▶ [THE TASK]: Copy every line from the records below that carries the word "slider".

▶ [DATA RECORDS]:
=== Section Start ===
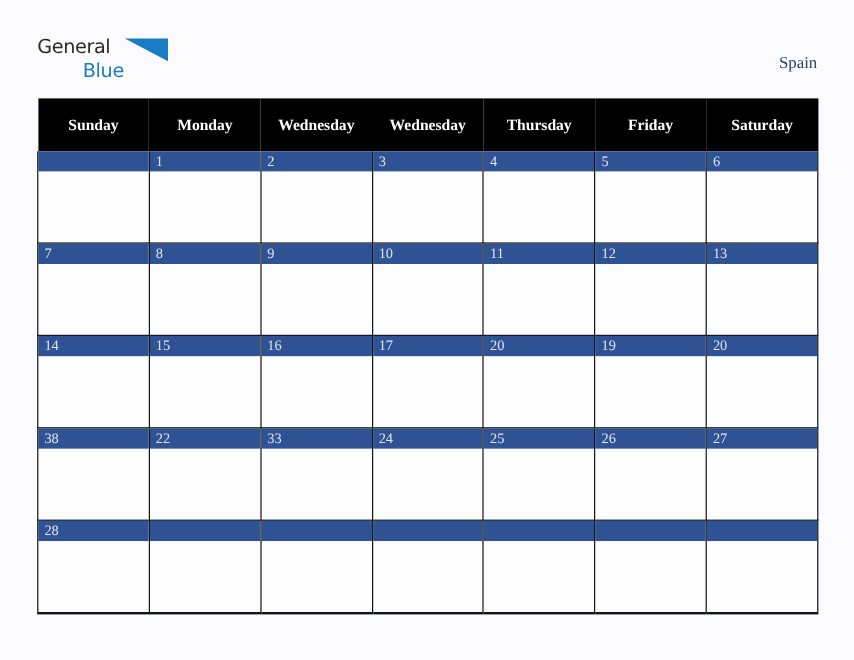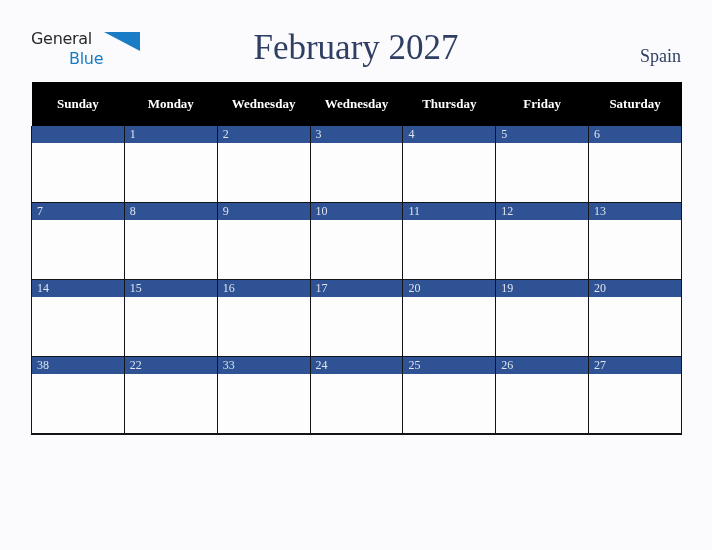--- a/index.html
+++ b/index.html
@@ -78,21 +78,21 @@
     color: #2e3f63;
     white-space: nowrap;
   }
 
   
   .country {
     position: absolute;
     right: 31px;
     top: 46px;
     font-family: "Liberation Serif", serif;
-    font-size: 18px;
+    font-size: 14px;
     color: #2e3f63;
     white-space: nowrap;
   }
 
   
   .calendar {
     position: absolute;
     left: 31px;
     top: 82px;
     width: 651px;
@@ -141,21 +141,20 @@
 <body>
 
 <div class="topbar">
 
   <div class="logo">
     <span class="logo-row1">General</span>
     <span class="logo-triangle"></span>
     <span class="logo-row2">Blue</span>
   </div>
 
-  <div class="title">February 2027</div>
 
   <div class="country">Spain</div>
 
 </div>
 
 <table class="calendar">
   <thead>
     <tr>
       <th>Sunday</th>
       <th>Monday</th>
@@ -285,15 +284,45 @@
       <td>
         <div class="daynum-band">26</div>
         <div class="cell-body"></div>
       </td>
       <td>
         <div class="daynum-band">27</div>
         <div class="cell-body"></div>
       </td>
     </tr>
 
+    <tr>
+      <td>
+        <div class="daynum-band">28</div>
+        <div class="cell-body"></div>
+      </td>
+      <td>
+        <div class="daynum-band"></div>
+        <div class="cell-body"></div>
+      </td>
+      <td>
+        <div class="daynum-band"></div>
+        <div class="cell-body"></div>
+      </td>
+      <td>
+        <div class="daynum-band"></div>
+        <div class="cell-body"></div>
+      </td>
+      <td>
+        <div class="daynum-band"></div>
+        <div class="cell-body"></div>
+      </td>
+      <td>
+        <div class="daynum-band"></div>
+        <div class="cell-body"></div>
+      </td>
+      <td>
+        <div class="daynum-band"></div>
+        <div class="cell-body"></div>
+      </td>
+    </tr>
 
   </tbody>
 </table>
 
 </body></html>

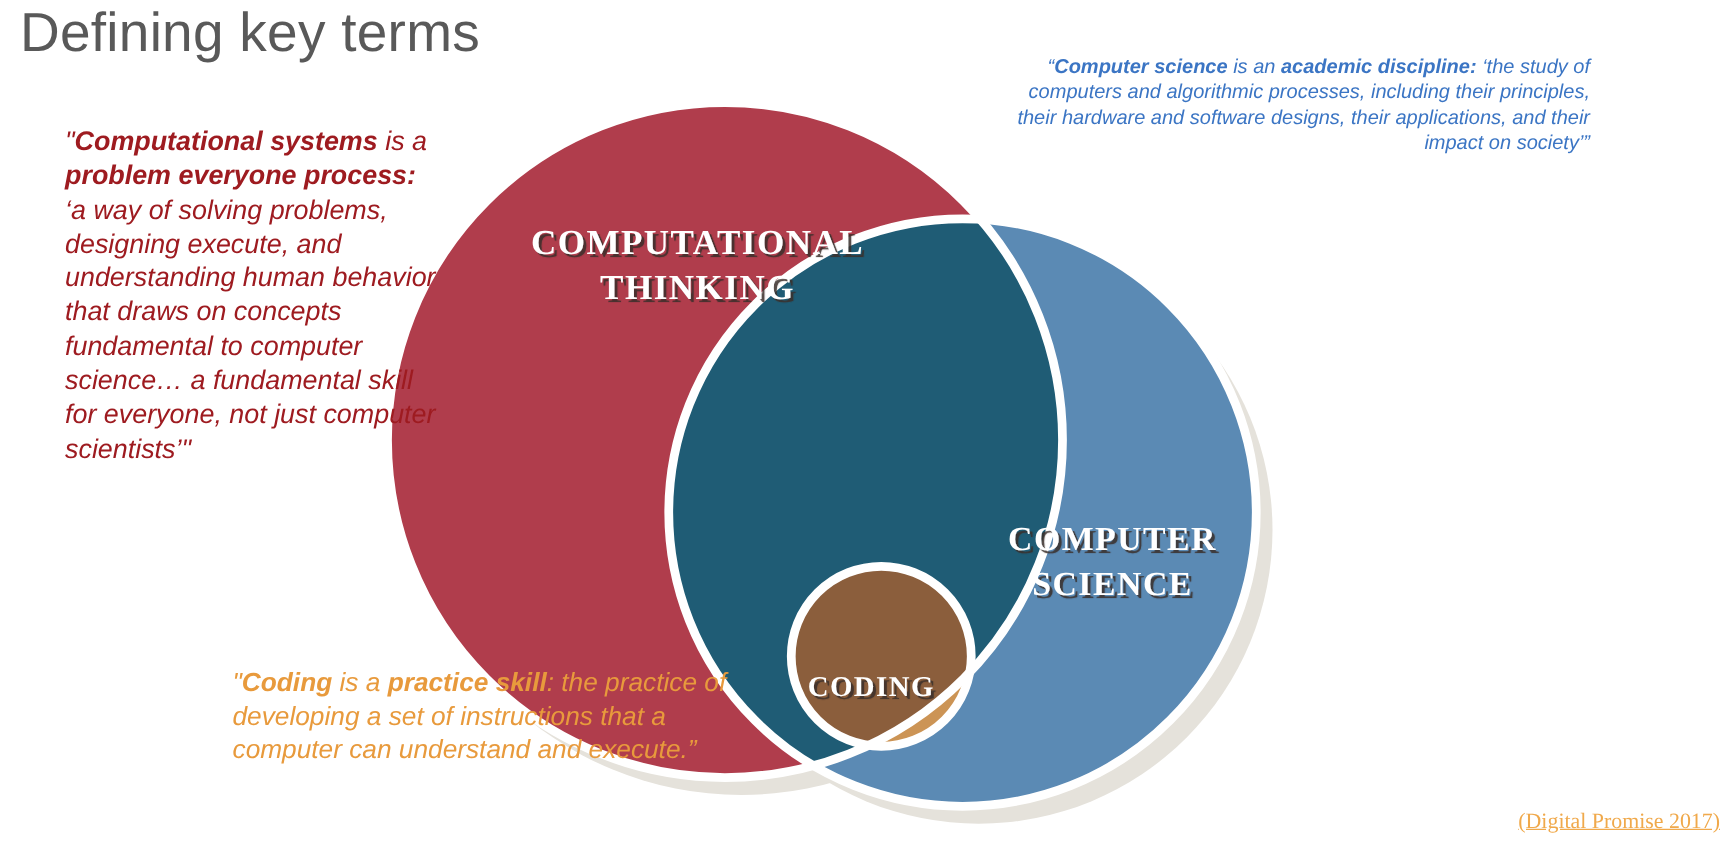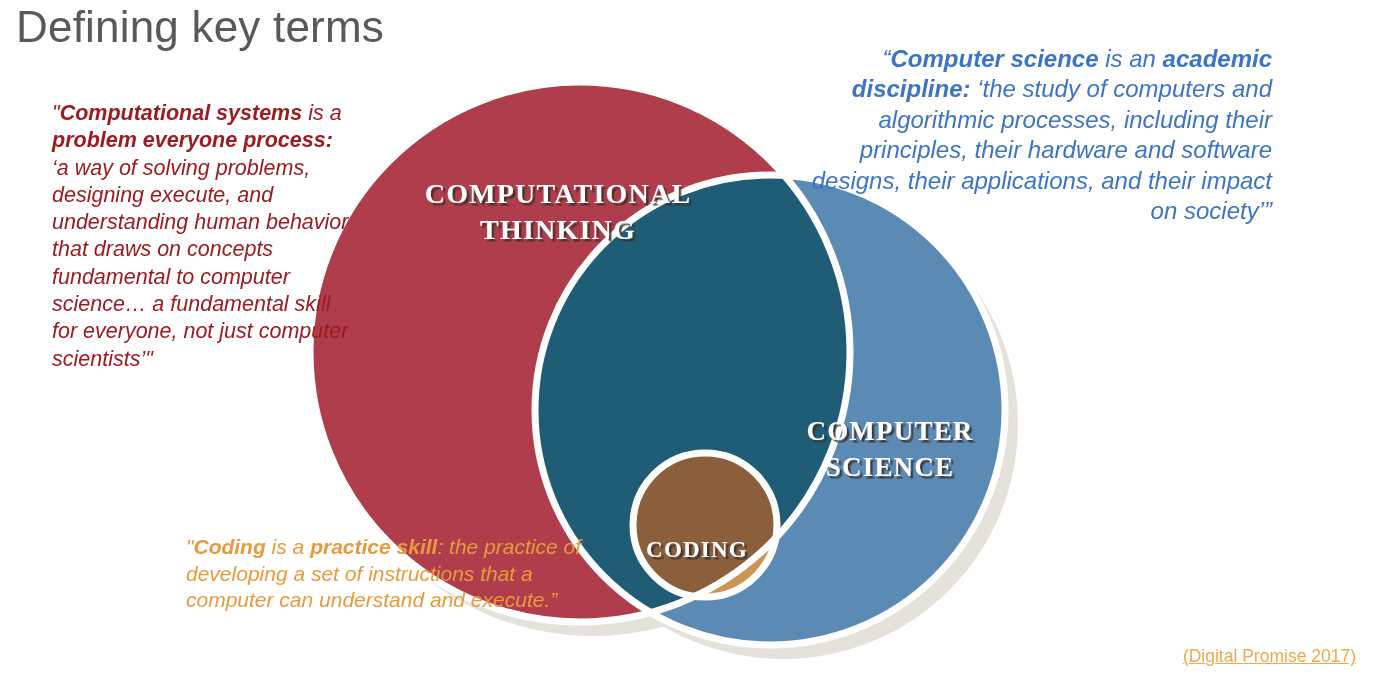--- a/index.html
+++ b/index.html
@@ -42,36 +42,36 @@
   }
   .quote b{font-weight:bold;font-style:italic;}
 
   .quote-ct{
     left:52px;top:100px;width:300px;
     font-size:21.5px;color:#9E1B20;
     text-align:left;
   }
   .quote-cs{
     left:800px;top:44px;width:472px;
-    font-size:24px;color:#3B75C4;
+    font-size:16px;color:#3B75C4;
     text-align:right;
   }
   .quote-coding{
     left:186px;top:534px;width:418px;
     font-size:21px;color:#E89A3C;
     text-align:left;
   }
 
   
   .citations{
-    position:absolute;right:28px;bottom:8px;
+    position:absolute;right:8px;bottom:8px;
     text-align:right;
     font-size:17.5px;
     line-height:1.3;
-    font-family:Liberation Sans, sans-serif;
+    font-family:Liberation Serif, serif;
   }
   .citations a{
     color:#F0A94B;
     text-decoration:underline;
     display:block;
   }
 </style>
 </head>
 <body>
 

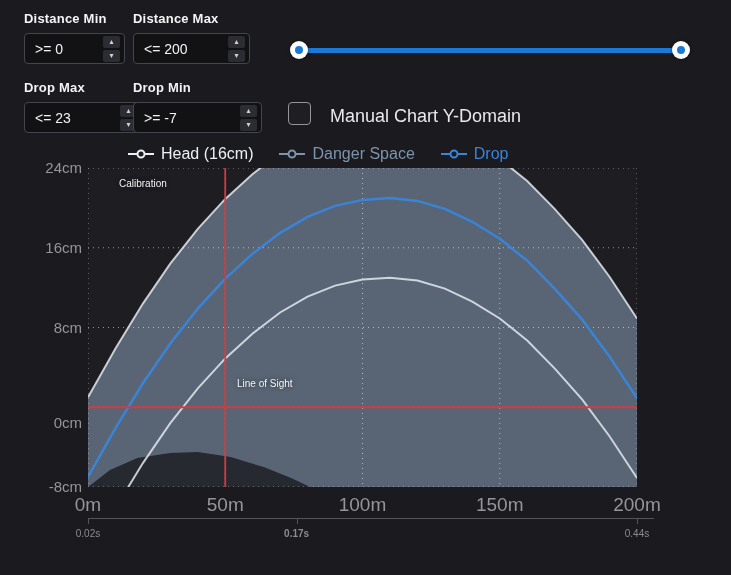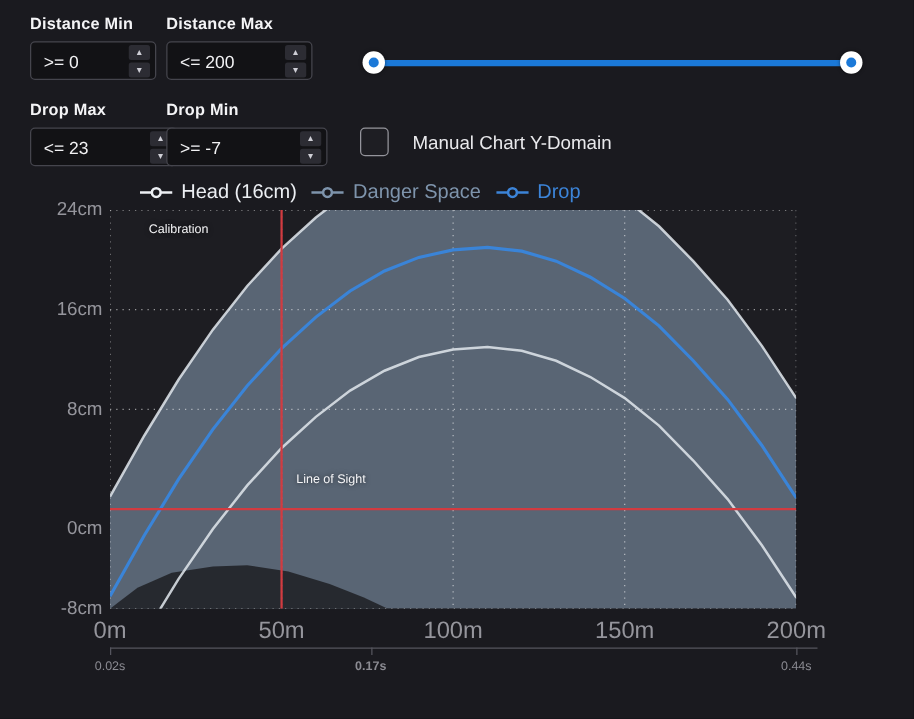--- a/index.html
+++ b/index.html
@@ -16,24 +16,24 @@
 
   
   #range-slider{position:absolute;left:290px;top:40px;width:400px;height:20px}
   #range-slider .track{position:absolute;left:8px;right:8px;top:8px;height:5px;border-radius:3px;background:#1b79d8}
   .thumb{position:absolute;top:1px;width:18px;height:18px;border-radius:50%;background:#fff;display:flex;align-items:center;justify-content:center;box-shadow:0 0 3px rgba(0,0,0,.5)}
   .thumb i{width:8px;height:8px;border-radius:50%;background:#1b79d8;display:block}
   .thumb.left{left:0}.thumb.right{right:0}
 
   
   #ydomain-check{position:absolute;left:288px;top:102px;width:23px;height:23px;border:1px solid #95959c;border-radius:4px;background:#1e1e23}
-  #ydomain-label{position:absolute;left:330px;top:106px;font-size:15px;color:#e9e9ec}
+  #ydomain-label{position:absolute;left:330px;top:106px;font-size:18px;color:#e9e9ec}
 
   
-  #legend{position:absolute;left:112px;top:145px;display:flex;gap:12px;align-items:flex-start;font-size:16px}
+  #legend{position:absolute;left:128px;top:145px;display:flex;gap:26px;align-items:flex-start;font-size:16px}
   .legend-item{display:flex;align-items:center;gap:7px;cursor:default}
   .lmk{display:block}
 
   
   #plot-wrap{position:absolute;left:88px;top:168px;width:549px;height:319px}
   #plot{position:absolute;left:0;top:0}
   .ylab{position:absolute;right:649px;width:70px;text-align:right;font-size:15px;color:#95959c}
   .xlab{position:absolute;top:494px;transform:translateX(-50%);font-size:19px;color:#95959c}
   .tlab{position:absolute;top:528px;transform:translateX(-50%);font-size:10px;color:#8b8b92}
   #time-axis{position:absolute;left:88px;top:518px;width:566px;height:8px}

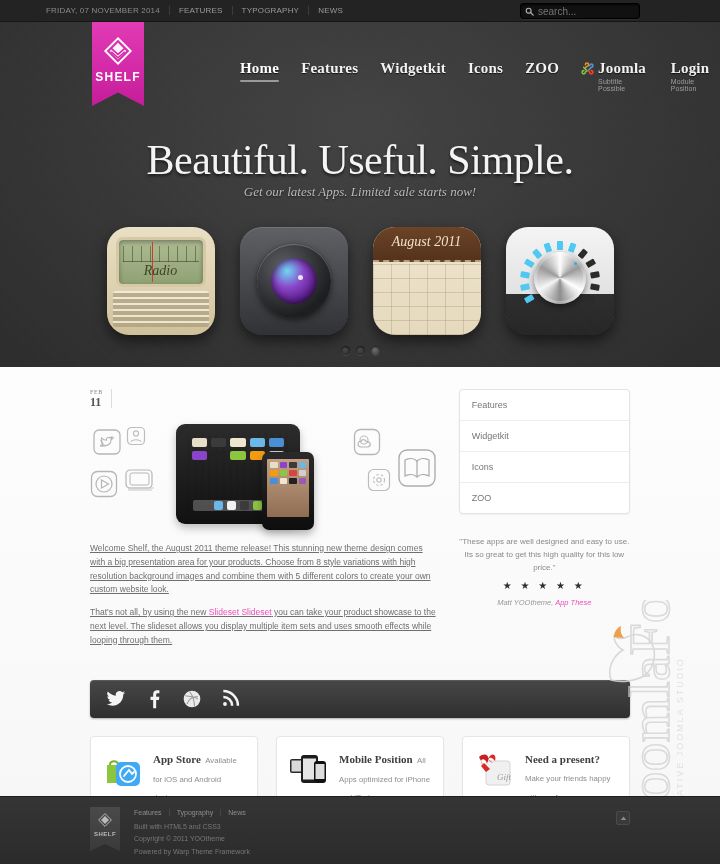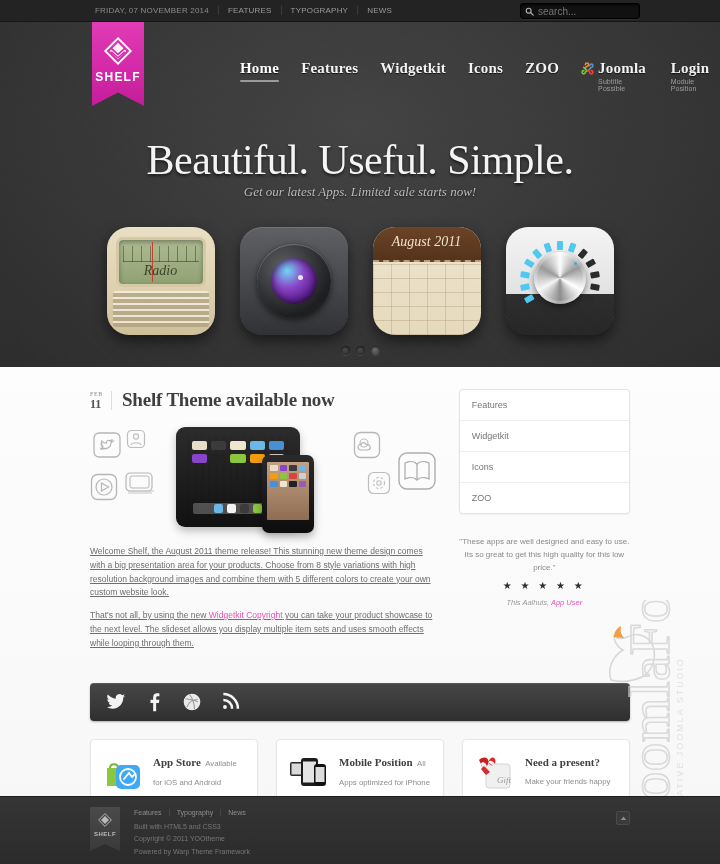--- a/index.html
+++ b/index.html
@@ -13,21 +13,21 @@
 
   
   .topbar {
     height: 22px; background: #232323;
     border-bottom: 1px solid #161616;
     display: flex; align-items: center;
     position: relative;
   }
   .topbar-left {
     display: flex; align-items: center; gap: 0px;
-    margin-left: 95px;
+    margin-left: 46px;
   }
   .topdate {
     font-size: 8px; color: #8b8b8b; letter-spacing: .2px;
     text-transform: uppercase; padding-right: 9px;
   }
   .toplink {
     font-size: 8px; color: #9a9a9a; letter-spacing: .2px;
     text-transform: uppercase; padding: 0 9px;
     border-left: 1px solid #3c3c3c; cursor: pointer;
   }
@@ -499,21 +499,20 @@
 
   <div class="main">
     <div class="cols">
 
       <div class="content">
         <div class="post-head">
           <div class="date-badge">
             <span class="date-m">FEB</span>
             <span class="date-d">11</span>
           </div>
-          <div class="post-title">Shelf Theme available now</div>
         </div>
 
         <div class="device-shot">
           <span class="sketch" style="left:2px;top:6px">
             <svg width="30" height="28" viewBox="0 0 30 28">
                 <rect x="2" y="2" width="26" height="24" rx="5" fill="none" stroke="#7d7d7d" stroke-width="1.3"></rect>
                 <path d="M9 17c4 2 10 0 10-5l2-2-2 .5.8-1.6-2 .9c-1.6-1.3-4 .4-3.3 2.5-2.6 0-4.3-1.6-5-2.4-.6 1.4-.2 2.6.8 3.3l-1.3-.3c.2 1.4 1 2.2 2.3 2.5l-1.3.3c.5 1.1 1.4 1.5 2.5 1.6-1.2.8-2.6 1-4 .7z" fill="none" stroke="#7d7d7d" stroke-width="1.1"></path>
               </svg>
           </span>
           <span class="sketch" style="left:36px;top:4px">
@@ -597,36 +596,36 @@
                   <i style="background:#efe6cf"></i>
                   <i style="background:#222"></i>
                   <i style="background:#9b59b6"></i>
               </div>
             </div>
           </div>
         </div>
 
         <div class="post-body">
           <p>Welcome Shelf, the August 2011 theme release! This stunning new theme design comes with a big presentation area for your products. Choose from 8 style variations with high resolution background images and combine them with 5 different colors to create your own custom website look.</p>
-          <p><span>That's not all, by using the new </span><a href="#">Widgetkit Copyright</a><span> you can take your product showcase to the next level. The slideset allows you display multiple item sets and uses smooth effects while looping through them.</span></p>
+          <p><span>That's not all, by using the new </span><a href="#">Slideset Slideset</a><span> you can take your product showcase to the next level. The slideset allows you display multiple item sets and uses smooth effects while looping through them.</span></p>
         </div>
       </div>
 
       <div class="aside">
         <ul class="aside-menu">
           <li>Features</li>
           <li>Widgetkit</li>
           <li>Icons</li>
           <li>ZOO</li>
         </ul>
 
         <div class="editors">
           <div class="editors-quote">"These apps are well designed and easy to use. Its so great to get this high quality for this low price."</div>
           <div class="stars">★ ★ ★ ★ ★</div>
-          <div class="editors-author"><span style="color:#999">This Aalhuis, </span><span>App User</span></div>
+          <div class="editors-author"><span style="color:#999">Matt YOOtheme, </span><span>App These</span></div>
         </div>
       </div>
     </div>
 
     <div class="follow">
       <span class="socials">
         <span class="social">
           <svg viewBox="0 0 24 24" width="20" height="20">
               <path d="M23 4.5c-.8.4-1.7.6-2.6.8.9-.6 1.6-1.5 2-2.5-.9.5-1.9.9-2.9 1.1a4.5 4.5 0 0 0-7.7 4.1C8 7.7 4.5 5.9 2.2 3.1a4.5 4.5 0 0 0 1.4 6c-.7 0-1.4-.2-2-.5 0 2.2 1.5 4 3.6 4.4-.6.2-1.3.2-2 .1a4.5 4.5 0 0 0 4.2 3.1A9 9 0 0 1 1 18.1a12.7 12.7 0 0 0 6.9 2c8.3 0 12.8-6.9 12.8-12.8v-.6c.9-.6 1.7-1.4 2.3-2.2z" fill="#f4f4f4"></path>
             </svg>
=== Section End ===
▶ [WRITTEN SOLUTION]:
   #range-slider{position:absolute;left:290px;top:40px;width:400px;height:20px}
   #range-slider .track{position:absolute;left:8px;right:8px;top:8px;height:5px;border-radius:3px;background:#1b79d8}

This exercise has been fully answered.